The flexible power supply terminals 27 are disposed on the rotating member 203 and pivotally attached on the supporting portion 202. Thus, when the power supply terminals 27 rotates with the rotating member 203, the power supply terminals 27 avoid damaging or scraping the robot 400 because of its flexible.

It is to be understood, however, that even though numerous characteristics and advantages of the present disclosure have been set forth in the foregoing description, together with details of the structure and function of the present disclosure, the present disclosure is illustrative only, and changes may be made in detail, especially in matters of shape, size, and arrangement of parts within the principles of the present disclosure to the full extent indicated by the broad general meaning of the terms in which the appended claims are expressed.

Claims

1. A charging apparatus comprising:

a base board for loading a robot;

a supporting portion disposed on the base board;

a rotating member rotatably attached on the supporting portion;

a driving member engageable with the rotating member so as to drive the rotating member to rotate with respect to the supporting portion; and

a power supply terminal disposed on the rotating member and rotating with the rotating member to electrically connect with the robot for recharging the robot.

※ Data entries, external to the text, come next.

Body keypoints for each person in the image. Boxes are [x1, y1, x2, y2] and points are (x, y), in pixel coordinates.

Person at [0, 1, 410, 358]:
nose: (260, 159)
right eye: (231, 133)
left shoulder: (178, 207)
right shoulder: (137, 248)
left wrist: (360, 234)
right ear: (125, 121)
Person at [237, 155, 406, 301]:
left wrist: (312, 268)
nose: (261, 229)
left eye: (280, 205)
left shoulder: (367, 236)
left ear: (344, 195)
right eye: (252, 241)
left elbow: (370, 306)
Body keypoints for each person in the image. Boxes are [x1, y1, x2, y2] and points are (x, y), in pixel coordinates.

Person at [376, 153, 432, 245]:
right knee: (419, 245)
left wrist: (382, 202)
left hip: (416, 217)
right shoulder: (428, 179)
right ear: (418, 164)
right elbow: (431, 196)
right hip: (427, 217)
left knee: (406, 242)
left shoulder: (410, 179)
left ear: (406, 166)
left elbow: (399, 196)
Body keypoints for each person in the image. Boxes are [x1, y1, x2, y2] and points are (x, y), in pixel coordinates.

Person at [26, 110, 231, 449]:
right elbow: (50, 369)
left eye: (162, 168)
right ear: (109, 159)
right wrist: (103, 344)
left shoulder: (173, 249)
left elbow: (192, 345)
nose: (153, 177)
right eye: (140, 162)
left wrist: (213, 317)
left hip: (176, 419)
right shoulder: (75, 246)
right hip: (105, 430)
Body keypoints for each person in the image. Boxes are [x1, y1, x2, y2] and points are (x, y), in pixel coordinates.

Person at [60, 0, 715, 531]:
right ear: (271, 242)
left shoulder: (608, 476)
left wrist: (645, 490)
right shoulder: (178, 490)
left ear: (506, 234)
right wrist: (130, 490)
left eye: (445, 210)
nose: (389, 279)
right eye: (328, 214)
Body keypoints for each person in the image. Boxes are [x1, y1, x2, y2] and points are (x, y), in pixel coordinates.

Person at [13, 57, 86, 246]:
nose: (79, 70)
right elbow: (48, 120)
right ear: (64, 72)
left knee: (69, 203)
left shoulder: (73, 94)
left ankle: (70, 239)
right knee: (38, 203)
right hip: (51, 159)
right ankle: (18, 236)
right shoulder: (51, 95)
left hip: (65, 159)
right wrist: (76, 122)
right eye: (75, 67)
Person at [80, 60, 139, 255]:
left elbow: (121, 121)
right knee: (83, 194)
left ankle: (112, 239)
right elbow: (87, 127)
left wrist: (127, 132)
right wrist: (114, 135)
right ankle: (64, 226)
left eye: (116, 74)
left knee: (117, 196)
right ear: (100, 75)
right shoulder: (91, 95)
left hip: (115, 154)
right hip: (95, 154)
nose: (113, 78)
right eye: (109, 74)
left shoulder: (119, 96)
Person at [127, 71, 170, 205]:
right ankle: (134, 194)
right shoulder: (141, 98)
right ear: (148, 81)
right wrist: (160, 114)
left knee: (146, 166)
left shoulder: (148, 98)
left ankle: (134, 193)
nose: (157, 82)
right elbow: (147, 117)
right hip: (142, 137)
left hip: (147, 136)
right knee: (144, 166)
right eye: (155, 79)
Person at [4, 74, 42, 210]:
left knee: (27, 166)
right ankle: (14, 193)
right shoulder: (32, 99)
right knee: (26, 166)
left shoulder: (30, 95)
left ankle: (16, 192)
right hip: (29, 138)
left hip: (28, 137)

2. The charging apparatus of claim 1, wherein the power supply terminal is flexible.

3. The charging apparatus of claim 1, wherein one end of the rotating member is rotatably attached on the supporting portion, and the power supply terminal is disposed on the other end of the rotating member.

4. The charging apparatus of claim 1, wherein the rotating member rotates in a plane parallel with the base board.

5. The charging apparatus of claim 1, wherein the base board comprises a flat portion and an inclined portion obliquely extending from the flat portion, and the supporting portion is disposed on the flat portion.

6. The charging apparatus of claim 5, further comprising two parallel blocking walls disposed on the flat portion and connecting with the supporting portion.

7. The charging apparatus of claim 6, further comprising two guiding walls extending from the end of the two blocking walls away from the supporting portion.

8. The charging apparatus of claim 7, wherein a distance between the two guiding walls gradually increases from the ends of the guiding walls connecting with the blocking walls.

9. The charging apparatus of claim 5, wherein the inclined portion and the supporting portion are disposed at opposite sides of the flat portion.

10. A charging system comprising:

a robot with at least one power receiving terminal disposed on the upper center; and

a charging apparatus comprising: a supporting portion; a rotating member pivotally attached on the supporting portion; and at least one power supply terminal disposed on the rotating member, the at least one power supply terminal rotating along with the rotating member to contact with the power receiving terminal for recharging the robot.

11. The charging system of claim 10, wherein one end of the rotating member is attached on the supporting portion, the at least one power supply terminal is disposed on the other end of the rotating member.

12. The charging system of claim 10, wherein the at least one power supply terminal is flexible.

13. The charging system of claim 10, wherein the charging apparatus further comprises a base board for loading the robot, and the supporting portion extends from the base board.

14. The charging system of claim 13, wherein the base board comprises a flat portion and an inclined portion obliquely extending from the flat portion.

15. The charging system of claim 14, wherein the charging apparatus further comprises two parallel blocking walls disposed on the flat portion and connecting with the supporting portion.

16. The charging system of claim 15, wherein two guiding walls extending from an end of the two blocking walls away from the supporting portion.

17. The charging system of claim 16, wherein a distance between the two guiding walls gradually increases from ends of the guiding walls connecting with the blocking walls.